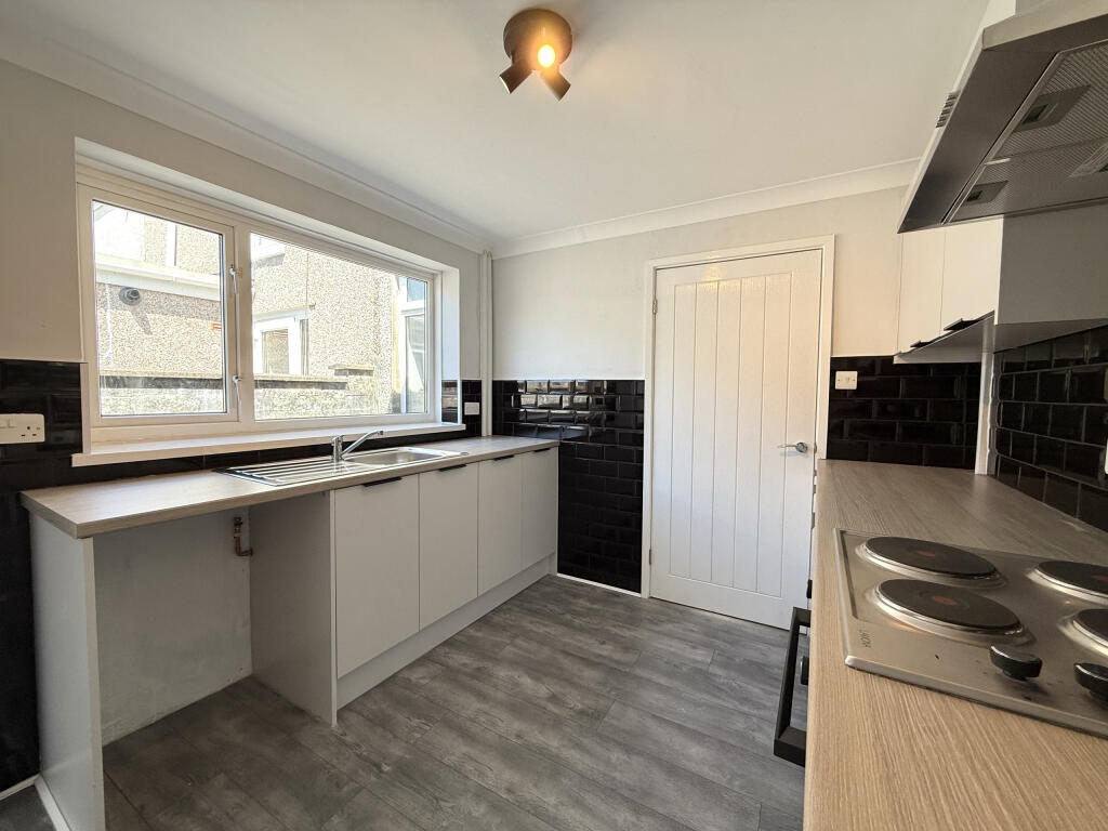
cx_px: 554
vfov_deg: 85.7
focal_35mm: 14
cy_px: 416
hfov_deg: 102.1
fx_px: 448
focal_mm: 2.22
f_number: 2.2
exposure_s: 1/100
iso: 50
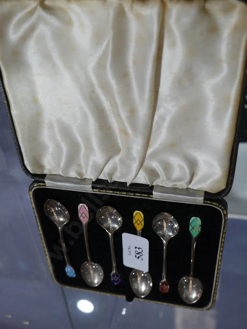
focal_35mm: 40
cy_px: 164
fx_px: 380
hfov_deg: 36.0
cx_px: 124
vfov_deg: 46.8
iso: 200
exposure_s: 1/60
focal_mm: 20
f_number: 4.4
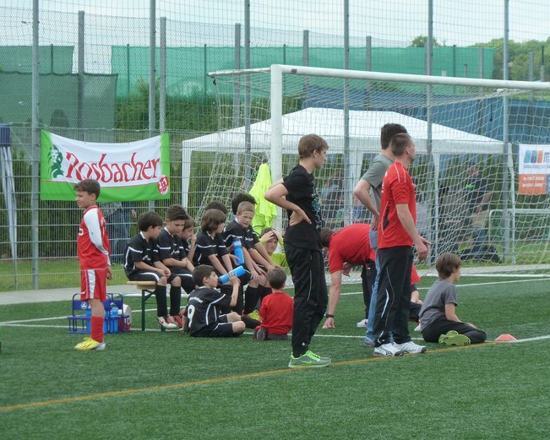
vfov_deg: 8.1
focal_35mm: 191
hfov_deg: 10.1
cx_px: 259
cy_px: 219
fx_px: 3110
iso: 125
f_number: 4.5
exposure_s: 1/250
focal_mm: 29.9
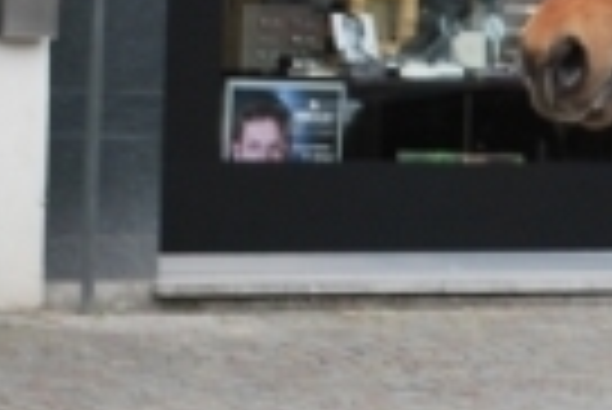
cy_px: 273
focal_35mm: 318
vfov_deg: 4.3
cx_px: 1107
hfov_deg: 6.3
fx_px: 5412
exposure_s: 1/80
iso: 200
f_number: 5.6
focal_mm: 48
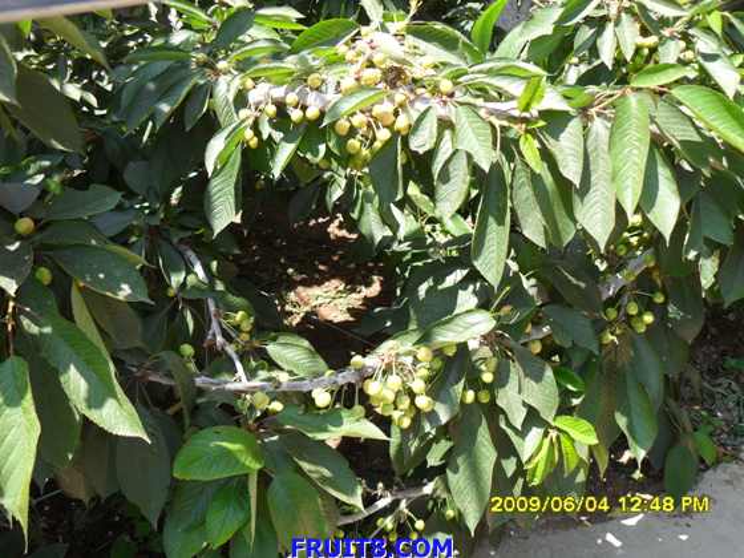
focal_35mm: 35
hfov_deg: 52.6
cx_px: 372
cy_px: 279
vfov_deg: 40.7
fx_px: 752
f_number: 2.8
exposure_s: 1/350
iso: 100
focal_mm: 6.2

------------------------------------------------

*Work request:*
Repeat, exactly and only, the lines from the one containing "f_number: 4.5" through the final line of the data, both ends included, leaving out any picture.

*Expected answer:*
f_number: 4.5
exposure_s: 1/250
focal_mm: 29.9
cy_px: 273
focal_35mm: 318
vfov_deg: 4.3
cx_px: 1107
hfov_deg: 6.3
fx_px: 5412
exposure_s: 1/80
iso: 200
f_number: 5.6
focal_mm: 48
focal_35mm: 35
hfov_deg: 52.6
cx_px: 372
cy_px: 279
vfov_deg: 40.7
fx_px: 752
f_number: 2.8
exposure_s: 1/350
iso: 100
focal_mm: 6.2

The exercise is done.